Assisting Professor Donald Treiman
Project: “A Pilot Study for a National Survey of Migration in China”

This project is preparation for a national probability sample survey focused on internal migration in China. It is principally directed by Professor Donald J. Treiman (Sociology) and co-directed by Professor William M. Mason (Sociology). The purposes of this pilot project are to test the feasibility of alternative sampling, study design, and questionnaire construction strategies.

Since 1955, the Chinese government has strictly controlled rural-to-urban migration and, indirectly, the distribution of central components of social status through the use of  a household registration (hukou) system. This complex system classifies members of every household according to (1) status -- either agricultural or nonagricultural -- and (2) “place,” where place refers both to geographic location and to a work-defining entity such as a “work unit” or enterprise. The system restricts access to housing, medical care, education, and types of jobs to those registered in each locality and by different hukou status. This system has always restricted geographic mobility by requiring formal approval of requests to change registration place as a condition for moving, and by controlling changes in hukou status. With the economic reformed initiated in the 1980s, increasing numbers of people became geographically mobile, and in particular vast numbers flowed from rural to urban areas. Nevertheless, the rights and privileges associated with registration status are still in effect and this has created a “floating population” of individuals registered in one place but living in another, with restricted access to health care, housing, and education for their children.

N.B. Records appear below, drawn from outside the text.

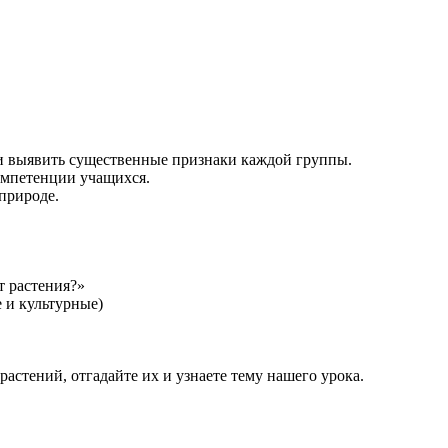
ми выявить существенные признаки каждой группы.
омпетенции учащихся.
природе.
т растения?»
 и культурные)
растений, отгадайте их и узнаете тему нашего урока.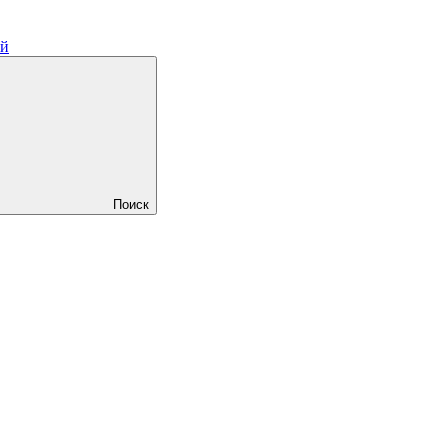
ий
Поиск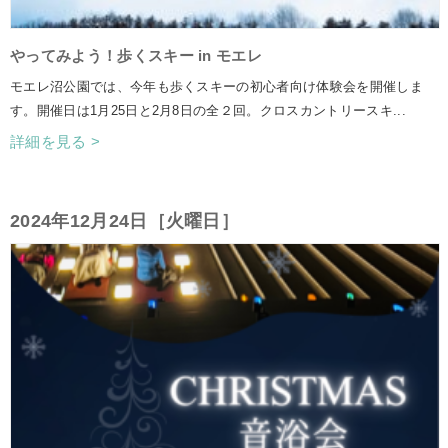
やってみよう！歩くスキー in モエレ
モエレ沼公園では、今年も歩くスキーの初心者向け体験会を開催しま
す。開催日は1月25日と2月8日の全２回。クロスカントリースキ...
詳細を見る >
2024年12月24日［火曜日］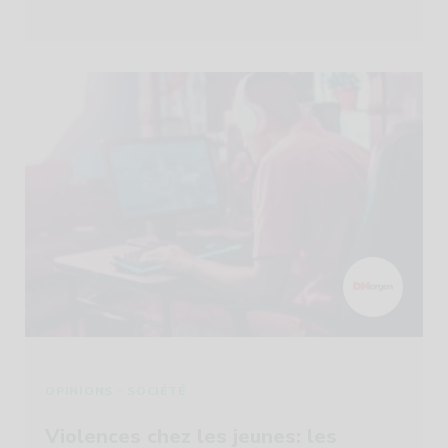
-
OPINIONS
SOCIÉTÉ
Violences chez les jeunes: les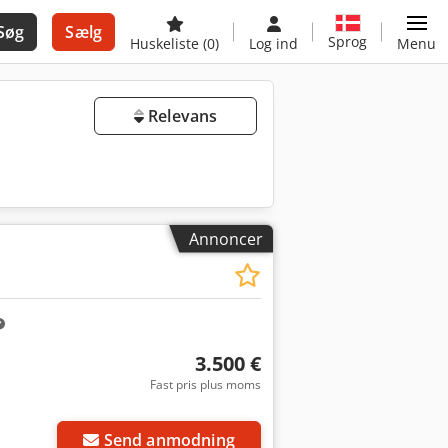
Søg
Sælg
Sprog
Huskeliste
(0)
Log ind
Menu
Relevans
Annoncer
3.500 €
Fast pris plus moms
Send anmodning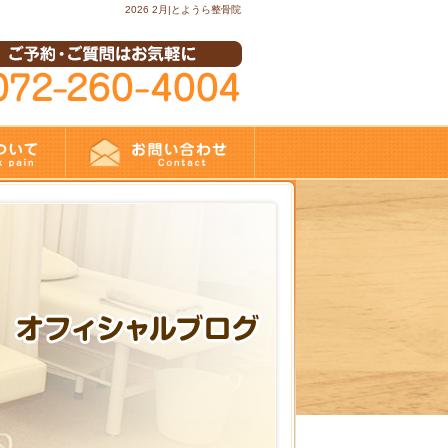
2026 2月|とようら整骨院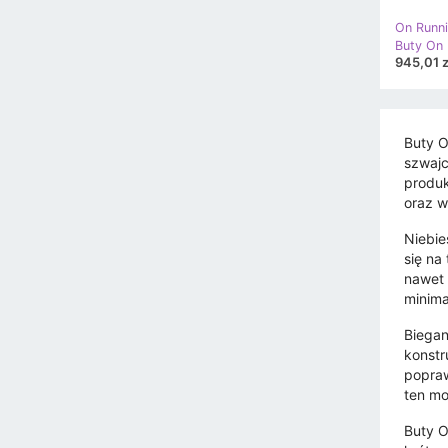
On Runn
945,01 z
Buty O
szwajc
produk
oraz w
Niebie
się na
nawet 
minima
Biegan
konstr
popraw
ten mo
Buty O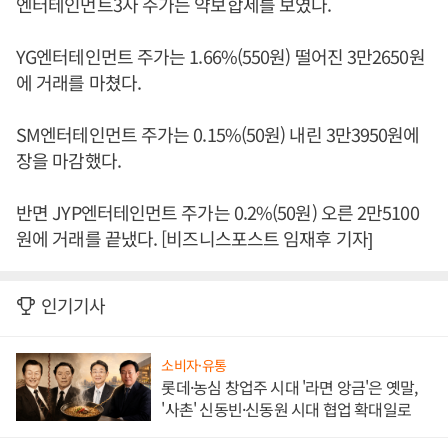
엔터테인먼트3사 주가는 약보합세를 보였다.
YG엔터테인먼트 주가는 1.66%(550원) 떨어진 3만2650원
에 거래를 마쳤다.
SM엔터테인먼트 주가는 0.15%(50원) 내린 3만3950원에
장을 마감했다.
반면 JYP엔터테인먼트 주가는 0.2%(50원) 오른 2만5100
원에 거래를 끝냈다. [비즈니스포스트 임재후 기자]
인기기사
소비자·유통
롯데·농심 창업주 시대 '라면 앙금'은 옛말,
'사촌' 신동빈·신동원 시대 협업 확대일로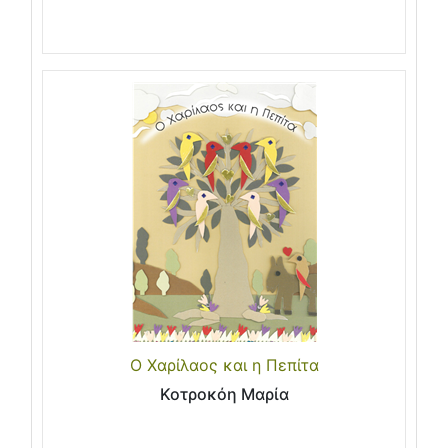
Ο Χαρίλαος και η Πεπίτα
Κοτροκόη Μαρία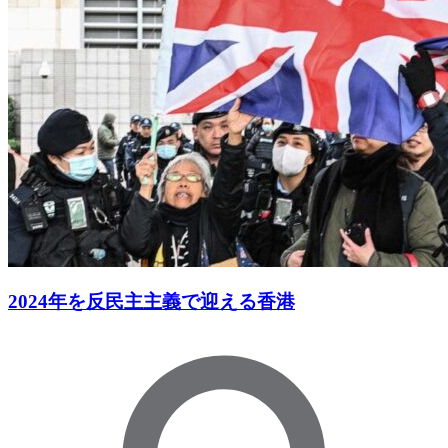
2024年を反民主主義で迎える香港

Some estimates suggest that current migrants account for as much as one-fourth of an estimated total adult urban population of 240 million. To understand Chinese internal migration in its own context and on its own terms, the national study that this project seeks to pilot will provide data to address the following kinds of questions. How do migrants differ from those left behind, in both social and personality characteristics? What are the financial and social implications for sending communities? What are the consequences for migrants, in terms of health and well-being? What are the consequences for receiving communities, in terms of labor supply and pressure on urban infrastructure? What are the processes by which migration occurs? What is the incidence and prevalence of migration in China today? How have migration rates both responded to and influenced changes in policies regarding population movement, including the organization of the household registration system and reduction in the extent of urban privilege?

These research questions can be answered via a large-scale national sample survey in which complete migration histories and other social and demographic information are solicited or, even better, a panel study of the national population. Whether a national sample survey and a panel study are feasible hinges on the outcome of the pilot study this project is working on. To assess the feasibility of carrying out a national mobility survey, the pilot study will conduct a survey of approximately 1,550 people. The main tasks of the pilot survey are to explore sampling design questions about the sample coverage and the places to be sampled in the national survey, the feasibility of locating and interviewing migrants, and questionnaire design questions about collecting migration histories and migrant health data.